私は、時間が限られている中で、全ての委員会に出席することは無理だったので、委員長と、最初の何分だけ出るなど調整をするように工夫をしていました。それで特に不満はありませんでしたので、そういったやり方が浸透していけばよいなと思います。

【編集部】そうですね。いつまでも古いやり方は改めていくべきです。

【佐藤】副会長職を皆さんにやっていただくためには、自分の業務との両立ができる状態にしてあげないと厳しくなると思います。事務所にいながらも会務の仕事ができる、事務所にいながらも委員会に顔を出せるというシステムができると、もっとやってもいいと思ってもらえるようになると思います。 また、若い先生方は、家庭と仕事と会務と3 つになってきてしまうので、これをうまくバランスよくできるようにするためにどうしたらいいのか、これから男女共同参画でも考えていきたいと思います。

【編集部】是非お願いします。業務の効率化、委員会への出席などの見直しができれば、今より拘束時間がだいぶ減るのではないかと思います。

13 これから副会長になる皆さんに向けて

【編集部】まだ期が若いからとか、女性だからといって、副会長就任をしり込みする人もいます。こういう人が副会長になるメリットはありますか。
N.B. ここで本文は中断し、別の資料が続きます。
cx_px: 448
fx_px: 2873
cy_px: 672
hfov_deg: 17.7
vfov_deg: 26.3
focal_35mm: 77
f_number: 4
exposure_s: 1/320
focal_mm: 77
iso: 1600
【中村】やはり若い人のほうが弁護士会の色々な部分が分かるようになる上人脈も広がるのでいいと思います。女性は男性と感性が違いますので、男性にとっても女性の考えを聞くことによって気付かされることも多いと思います。

【佐藤】必ずしも年代や男女が全てじゃないですよね。考え方は人それぞれですが、若い人や女性がいることで人それぞれであることが可視化されて、色々な意見を柔軟に受け止める雰囲気が作られやすいと思います。
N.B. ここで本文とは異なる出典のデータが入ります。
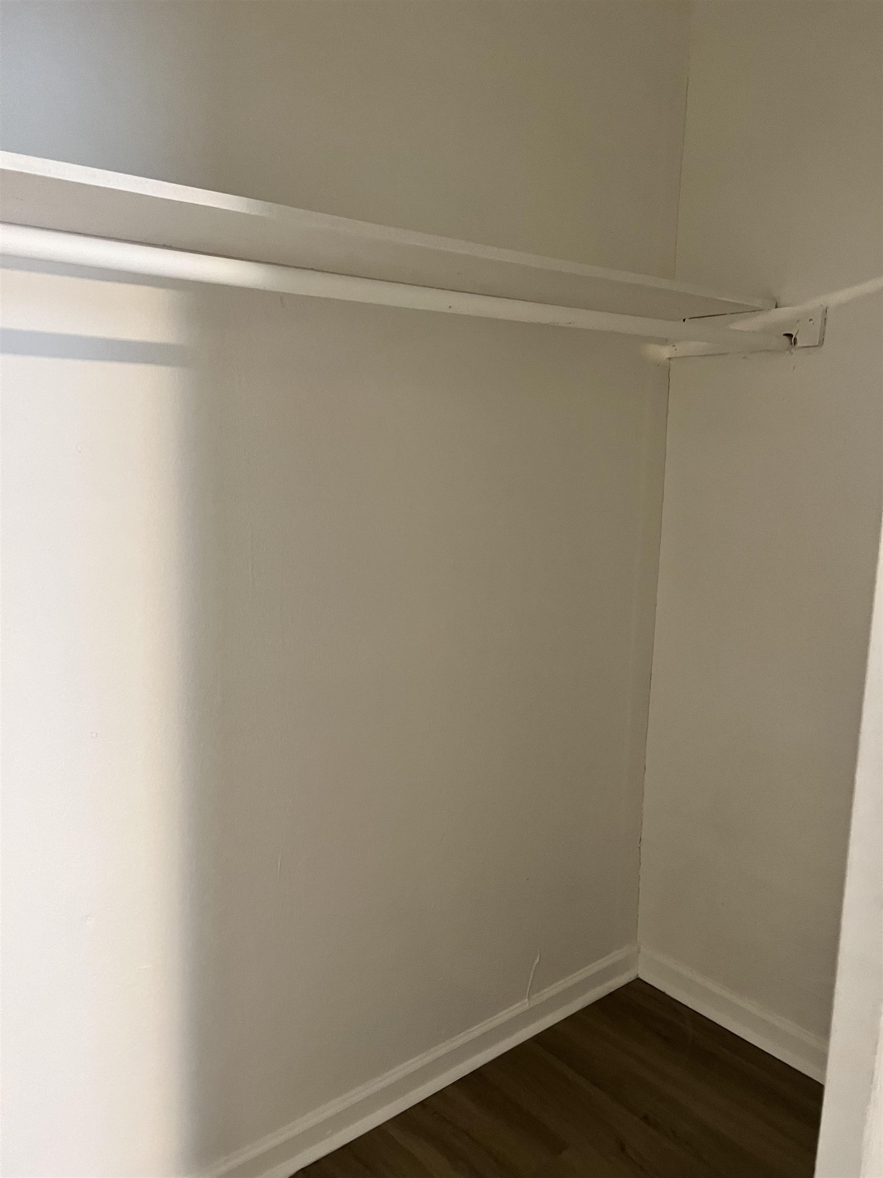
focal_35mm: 26
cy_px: 589
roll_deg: -1.7
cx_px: 442
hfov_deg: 53.1
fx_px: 884
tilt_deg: -7.5
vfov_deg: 67.3
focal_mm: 5.7
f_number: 1.5
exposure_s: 1/40
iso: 500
【編集部】どうすれば若い人や女性に積極的に副会長になってもらえるでしょうか。

【佐藤】毎年、アピールが足りないのか本当に苦労しています。もしかすると、一歩前に出る自信がないということがあるのかもしれませんが、副会長の役務は、そういった方でも大丈夫ですということを伝えていくのが重要ではないかと思います。
特に、女性には、もっと色々なことを経験してみましょうと言いたいです。弁護士業もいいですけれども、副会長業務をやってみると、自分って意外と調整役に向いているかもしれないとか、人に伝える能力があるかもしれないとか、自分の能力に気付く機会にもなるので、是非手を挙げてほしいと思います。
どこに手を挙げればいいのかですが、私の所属する男女共同参画推進二弁本部でも、あるいはほかの委員会でもいいですし、ここにこういういい人がいるというのをもっと教えてほしいと思います。
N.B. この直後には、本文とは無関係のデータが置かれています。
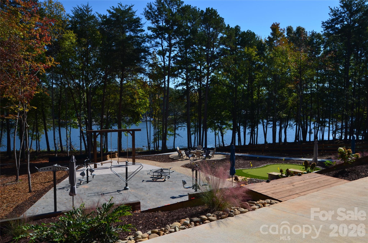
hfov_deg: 57.3
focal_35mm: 33
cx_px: 184
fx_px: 337
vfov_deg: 39.8
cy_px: 122
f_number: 13
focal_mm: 22
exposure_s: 1/200
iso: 100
【藤井】二弁の副会長は大変さに見合うだけの決定権があり、その分のやりがいがあるので、いい経験になると思います。やっぱり若い人がやると特に広い視野を持つ機会になると思います。今、特にコロナの問題もあって、1個の仕事だと浮き沈みが激しくて大変だという中で、ポートフォリオ的に自分の仕事や経験が色々あるのは、今後の人生を長く豊かにしてくれるのではないかと思います。
また、過去の理事者も、皆さん経験した人は、絶対に1年間やって楽しかったと言っているので、やって後悔はないと思います。
私の場合、前任に佐藤郁美先生がいらっしゃったことが大きくて、そういうロールモデルは大事だと思います。家庭や仕事もある中で、佐藤先生が副会長職を生き生きやっている姿を見られたことは、とても重要な意味を持ちました。

【編集部】小さいお子さん3人を育てながらやり切った藤井先生は一番のロールモデルだと思いますよ。

【佐藤】こうやってどんどん女性が手を挙げてくれて、つないでいくことが一番重要ですね。これを途切れさせたくないなと思いますので、皆さんどんどん手を挙げてくれるとうれしいです。

【編集部】今、副会長になるのを迷っている人、そんな気がない人に向けて何を伝えたいですか。

【中村】やってみれば新しい発見もあるでしょうし、世界が広がると思います。また地方に行くと同期の方が頑張っている姿を見て負けていられないなと感じました。迷っている人がいれば、是非やっていただいて色々な経験をしてもらえればと思います。

【佐藤】もしかすると私たち探すほうにも問題があるかもしれませんね。子どもが小さいからだめだろうとか結構みんな思い込んでいる けれども、そうでもないし、それは周りが支えてあげればできることかもしれません。

【中村】これからより一層IT化が進むので、若手にとっても、女性にとっても、やりやすい環境にはなっていくと思います。また、会としても是非その辺を整えていければと思います。

【編集部】皆さん、長時間ありがとうございました。